North Texas Daily

NASA employee speaks to students during National Engineers Week

NASA employee speaks to students during National Engineers Week

February 21
21:59 2013

Joshua Knopp / Staff Writer

NASA engineer Kevin Tones discussed how to get a job and the future of NASA as a part of National Engineers Week at Discovery Park on Thursday.

Tones, who has worked at the Johnson Space Center in Houston for more than 20 years, described his hiring path as a matter of being persistent.

“I took the ‘pester people like hell until they give you a job’ route,” he said. “Which I do not recommend.”

Tones said a distinguishing factor of working for NASA was the rate of work. While other engineers and electronics designers have fairly rapid timetables, space station engineers have to take more time testing everything because people’s lives are at risk.

“If your cell phone runs out … it’s an annoyance,” he said. “Our stuff, if it doesn’t work, someone’s dead. D-e-a-d. Gone. And that gets your attention real fast. You’re a little more methodic, a little more cautious.”

Discovery Park’s director of campus life Lisa Campbell arranged for Tones to come on campus through old college connections.

“His wife and I went to college together. Completely different fields,” she said. “I met them and discovered that he worked for NASA and was an engineer. I’ve had many engineering students ask me if we could get someone from NASA and it seemed like the thing to do.”

Campbell also said Tones fits in with Discovery Park’s robotics week.

“I thought it would be a good time to tie everything together,” she said.

In his speech, Tones also talked about NASA’s recent budget cuts. Two years ago, NASA received $648 million less than the previous year, according to universetoday.com, and further cuts are expected.

Tones said that the main problem is NASA isn’t getting instructions, because an official budget also comes with instructions on how to spend the money.

“We’ve been on continuing resolutions for an insane amount of time,” he said. “If the government doesn’t set a budget, we don’t even have a target. Basically, they write us checks, and we see how big that check is and we see what we can do with that check.”

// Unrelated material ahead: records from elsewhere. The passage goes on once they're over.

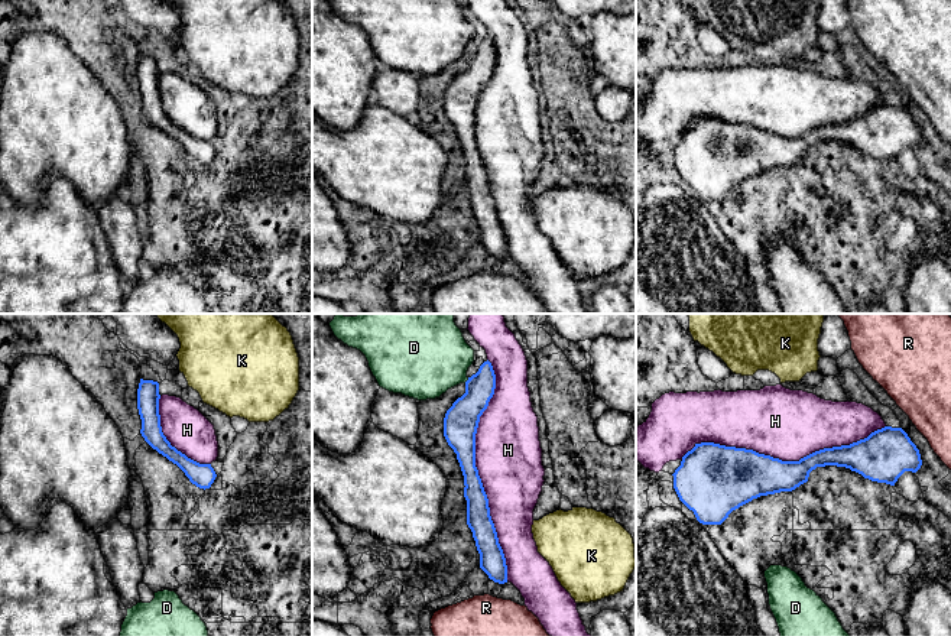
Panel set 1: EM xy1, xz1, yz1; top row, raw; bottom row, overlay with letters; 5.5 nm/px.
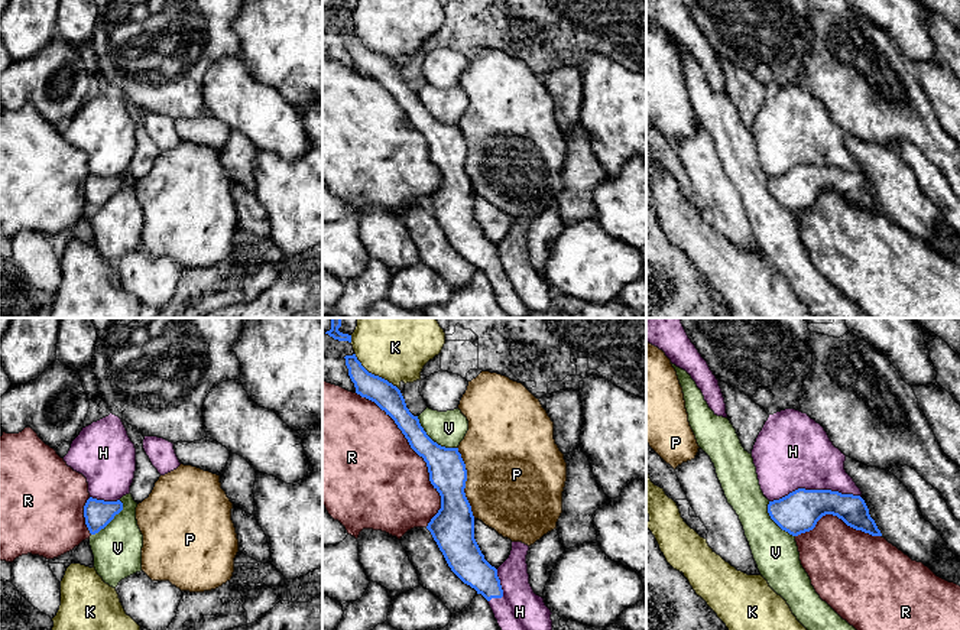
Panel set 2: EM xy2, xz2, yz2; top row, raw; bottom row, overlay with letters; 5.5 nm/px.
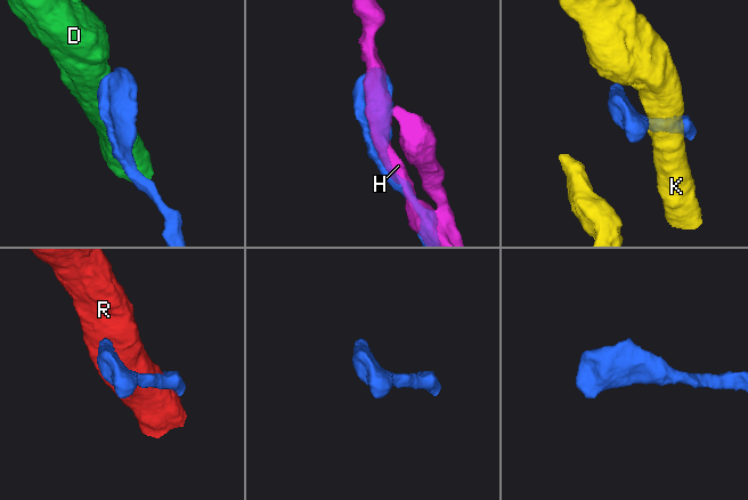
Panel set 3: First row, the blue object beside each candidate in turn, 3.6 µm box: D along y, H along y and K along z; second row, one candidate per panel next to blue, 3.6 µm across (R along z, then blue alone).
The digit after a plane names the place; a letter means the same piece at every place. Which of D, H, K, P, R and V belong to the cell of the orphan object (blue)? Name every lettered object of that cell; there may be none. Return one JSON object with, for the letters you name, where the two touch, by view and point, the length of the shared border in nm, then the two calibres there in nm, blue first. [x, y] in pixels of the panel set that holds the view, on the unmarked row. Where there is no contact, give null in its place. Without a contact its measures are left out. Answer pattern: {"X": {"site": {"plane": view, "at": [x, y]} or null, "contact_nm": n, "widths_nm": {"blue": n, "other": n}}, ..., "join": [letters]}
{"H": {"site": {"plane": "xz1", "at": [477, 146]}, "contact_nm": 1250, "widths_nm": {"blue": 180, "other": 360}}, "join": ["H"]}

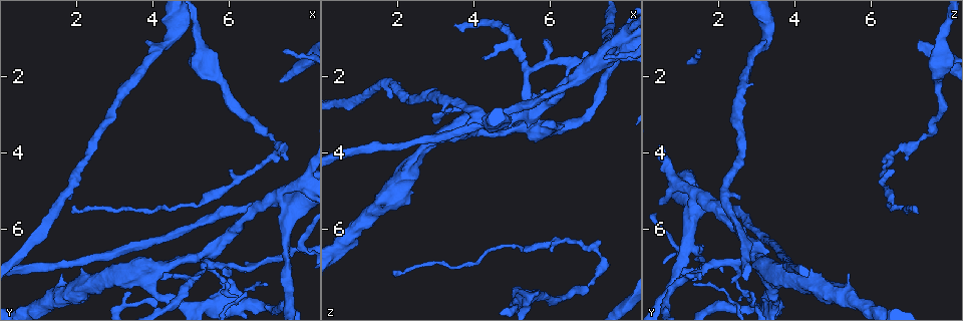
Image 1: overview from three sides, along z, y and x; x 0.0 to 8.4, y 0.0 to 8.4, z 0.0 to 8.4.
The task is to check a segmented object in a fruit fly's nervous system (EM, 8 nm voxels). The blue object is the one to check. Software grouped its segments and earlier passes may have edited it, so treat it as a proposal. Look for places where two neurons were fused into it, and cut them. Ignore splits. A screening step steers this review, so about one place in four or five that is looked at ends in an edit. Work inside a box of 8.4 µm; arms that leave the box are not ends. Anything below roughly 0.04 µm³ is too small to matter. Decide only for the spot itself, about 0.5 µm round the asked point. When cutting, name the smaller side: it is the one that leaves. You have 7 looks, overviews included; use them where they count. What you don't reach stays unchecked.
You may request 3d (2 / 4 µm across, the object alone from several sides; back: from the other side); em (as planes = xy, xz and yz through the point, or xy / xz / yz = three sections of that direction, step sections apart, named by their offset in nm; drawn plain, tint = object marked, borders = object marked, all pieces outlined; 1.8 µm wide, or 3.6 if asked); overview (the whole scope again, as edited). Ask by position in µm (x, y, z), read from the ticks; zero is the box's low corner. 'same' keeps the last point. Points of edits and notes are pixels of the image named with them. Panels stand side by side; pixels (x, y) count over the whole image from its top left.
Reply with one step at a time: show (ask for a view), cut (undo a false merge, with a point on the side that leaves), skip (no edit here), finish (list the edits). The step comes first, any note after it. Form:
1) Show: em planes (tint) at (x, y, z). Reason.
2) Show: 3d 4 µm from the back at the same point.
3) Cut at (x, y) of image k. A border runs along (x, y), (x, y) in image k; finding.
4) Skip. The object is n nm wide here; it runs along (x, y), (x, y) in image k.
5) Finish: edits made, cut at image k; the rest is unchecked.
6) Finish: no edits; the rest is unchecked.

Show: 3d 4 µm at (6.55, 7.95, 3.25). Calibre changes.

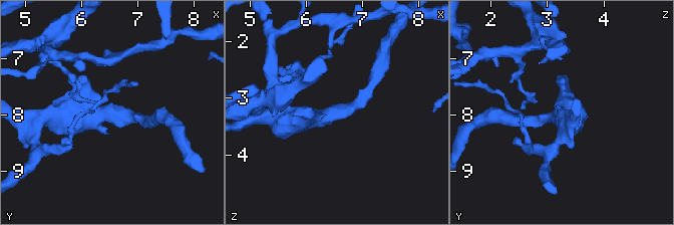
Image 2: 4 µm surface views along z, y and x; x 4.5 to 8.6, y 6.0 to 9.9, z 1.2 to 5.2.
Show: em planes (borders) at (6.55, 7.95, 3.25). The arms are 190, 460 nm wide; shape alone is not enough.

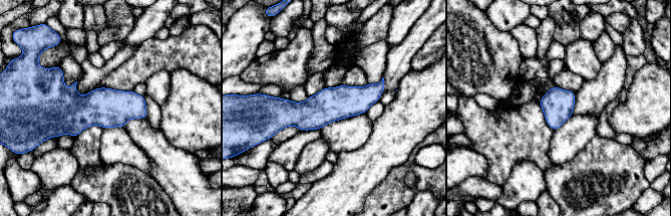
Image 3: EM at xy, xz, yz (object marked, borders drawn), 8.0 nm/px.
Skip. It runs along (381, 84), (322, 109), (274, 100) in image 3; one neuron here.

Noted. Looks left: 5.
Show: 3d 4 µm at (5.55, 6.60, 3.00). Three arms meet.

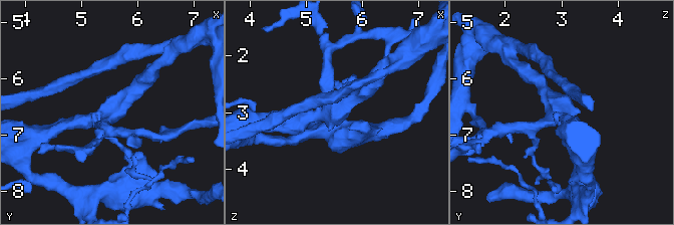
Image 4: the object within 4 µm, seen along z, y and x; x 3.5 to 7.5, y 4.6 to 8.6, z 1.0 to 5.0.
Show: em 3.6 µm planes (tint) at (5.50, 6.60, 3.00). 3 arms meet here; the arms are 220, 220, 220 nm wide; shape alone is not enough.

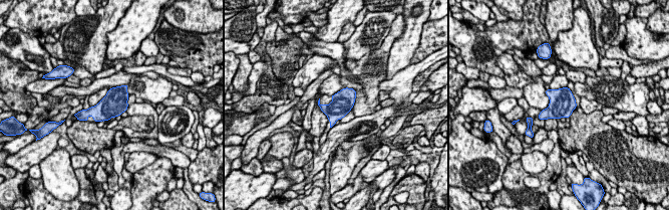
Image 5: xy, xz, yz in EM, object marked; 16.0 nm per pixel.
Skip. All the same neuron.

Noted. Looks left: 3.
Show: em 3.6 µm xy step 4 (tint) at (3.75, 7.10, 3.35). Branch point.

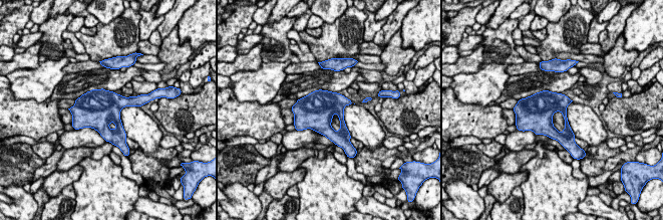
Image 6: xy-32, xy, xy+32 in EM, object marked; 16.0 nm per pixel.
Show: em 3.6 µm planes (tint) at the same point.

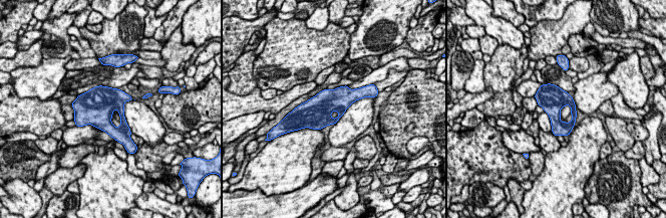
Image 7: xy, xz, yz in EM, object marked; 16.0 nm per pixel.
Skip. Continuous, no second neuron.

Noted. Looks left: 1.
Finish: no edits; the rest is unchecked.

A budget would give NASA more direction, Tones said.

“But with the budget, we get priorities. We get a better idea of what does a nation want to do with its time and money and resources,” he said. “We’re a lot better off, even if there’s less overall money.”

Engineering senior Emma Zemler, who has a co-op with the Johnson Space Center, was at the speech.  Zemler said a co-op is a step between an internship and a formal job.

“A co-op is essentially multiple internships,” she said. “You alternate school with work at that company.”

Zemler has worked on multiple projects, including prototype mission control software and batter testing.

Tones said going the co-op route was the best way to get a job at NASA, but because of NASA’s financial troubles, students may want experience elsewhere.

“Go get work experience. It’s out there, take it,” he said. “When we have more of our fecal matter collected, come back to us.”